DIRECTIONS FOR THIS TASK. Say how many lines in the data below contain the word "network", and give no other text.

(Source texts of formatted documents)
* * * * * * *

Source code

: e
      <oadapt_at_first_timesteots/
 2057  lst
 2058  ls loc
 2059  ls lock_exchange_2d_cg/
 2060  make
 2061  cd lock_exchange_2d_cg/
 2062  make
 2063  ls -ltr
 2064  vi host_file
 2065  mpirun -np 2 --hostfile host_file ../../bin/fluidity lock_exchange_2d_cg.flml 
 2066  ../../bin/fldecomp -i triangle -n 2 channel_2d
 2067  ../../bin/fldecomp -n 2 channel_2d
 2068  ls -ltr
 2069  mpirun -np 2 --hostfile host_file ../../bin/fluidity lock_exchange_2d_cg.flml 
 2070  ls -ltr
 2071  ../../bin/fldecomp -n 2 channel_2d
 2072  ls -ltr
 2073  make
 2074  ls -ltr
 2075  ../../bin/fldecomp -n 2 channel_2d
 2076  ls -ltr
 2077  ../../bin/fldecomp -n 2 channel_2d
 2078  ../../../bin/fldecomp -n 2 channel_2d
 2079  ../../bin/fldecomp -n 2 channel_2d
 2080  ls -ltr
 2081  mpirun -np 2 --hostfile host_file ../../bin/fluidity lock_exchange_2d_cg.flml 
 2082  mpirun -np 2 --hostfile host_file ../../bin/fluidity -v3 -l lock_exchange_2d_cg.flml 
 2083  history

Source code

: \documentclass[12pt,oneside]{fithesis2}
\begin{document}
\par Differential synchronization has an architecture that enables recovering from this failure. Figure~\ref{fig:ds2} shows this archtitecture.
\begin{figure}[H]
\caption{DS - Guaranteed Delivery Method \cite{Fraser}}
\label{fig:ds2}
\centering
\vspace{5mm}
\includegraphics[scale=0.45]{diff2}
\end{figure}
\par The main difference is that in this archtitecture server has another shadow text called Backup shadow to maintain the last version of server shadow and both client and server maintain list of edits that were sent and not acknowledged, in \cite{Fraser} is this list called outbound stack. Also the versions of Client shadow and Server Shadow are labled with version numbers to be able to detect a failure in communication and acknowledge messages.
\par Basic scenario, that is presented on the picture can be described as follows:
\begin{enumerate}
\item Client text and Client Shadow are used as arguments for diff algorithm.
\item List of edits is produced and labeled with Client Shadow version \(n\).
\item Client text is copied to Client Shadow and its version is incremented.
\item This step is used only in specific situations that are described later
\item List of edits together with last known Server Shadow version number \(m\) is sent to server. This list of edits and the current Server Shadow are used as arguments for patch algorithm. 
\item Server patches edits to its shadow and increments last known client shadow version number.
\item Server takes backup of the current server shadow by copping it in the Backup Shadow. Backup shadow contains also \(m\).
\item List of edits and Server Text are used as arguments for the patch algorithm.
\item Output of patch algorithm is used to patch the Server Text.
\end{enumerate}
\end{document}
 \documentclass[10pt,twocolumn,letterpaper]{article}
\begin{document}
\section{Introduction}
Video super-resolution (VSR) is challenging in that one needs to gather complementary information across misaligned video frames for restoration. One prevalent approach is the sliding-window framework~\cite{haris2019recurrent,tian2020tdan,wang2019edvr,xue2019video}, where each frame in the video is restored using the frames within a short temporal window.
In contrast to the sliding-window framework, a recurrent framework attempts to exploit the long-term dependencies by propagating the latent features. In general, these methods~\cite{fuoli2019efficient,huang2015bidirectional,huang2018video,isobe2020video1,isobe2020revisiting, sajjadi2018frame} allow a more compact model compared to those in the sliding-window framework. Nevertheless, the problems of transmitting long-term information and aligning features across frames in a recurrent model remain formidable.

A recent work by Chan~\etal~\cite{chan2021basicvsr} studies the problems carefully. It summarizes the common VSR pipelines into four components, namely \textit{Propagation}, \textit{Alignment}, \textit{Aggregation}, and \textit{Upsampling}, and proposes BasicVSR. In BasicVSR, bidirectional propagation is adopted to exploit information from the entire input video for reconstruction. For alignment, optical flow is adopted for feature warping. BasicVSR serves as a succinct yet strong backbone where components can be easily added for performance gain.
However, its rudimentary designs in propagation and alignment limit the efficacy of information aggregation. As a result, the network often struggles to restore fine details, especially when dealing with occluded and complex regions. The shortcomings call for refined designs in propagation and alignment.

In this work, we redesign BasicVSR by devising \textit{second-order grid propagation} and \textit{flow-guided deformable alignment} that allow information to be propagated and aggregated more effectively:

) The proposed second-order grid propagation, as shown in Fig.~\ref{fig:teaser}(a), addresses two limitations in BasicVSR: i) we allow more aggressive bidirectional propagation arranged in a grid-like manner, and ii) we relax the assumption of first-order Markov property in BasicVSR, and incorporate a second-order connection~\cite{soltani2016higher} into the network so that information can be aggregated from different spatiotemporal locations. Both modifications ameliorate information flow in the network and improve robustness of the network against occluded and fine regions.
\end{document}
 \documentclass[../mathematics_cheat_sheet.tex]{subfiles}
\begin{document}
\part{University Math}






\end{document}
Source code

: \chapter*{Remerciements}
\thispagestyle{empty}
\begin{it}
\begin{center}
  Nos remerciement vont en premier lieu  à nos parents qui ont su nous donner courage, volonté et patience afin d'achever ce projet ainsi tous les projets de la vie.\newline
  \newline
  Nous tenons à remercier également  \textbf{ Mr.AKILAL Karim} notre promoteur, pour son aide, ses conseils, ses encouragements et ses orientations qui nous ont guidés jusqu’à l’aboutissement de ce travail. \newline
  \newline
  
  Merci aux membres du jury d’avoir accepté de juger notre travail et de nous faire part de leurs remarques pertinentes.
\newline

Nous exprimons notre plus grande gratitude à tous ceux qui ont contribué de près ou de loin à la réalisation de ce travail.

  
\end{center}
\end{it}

* * * * * * *

SOLUTION BELOW. 2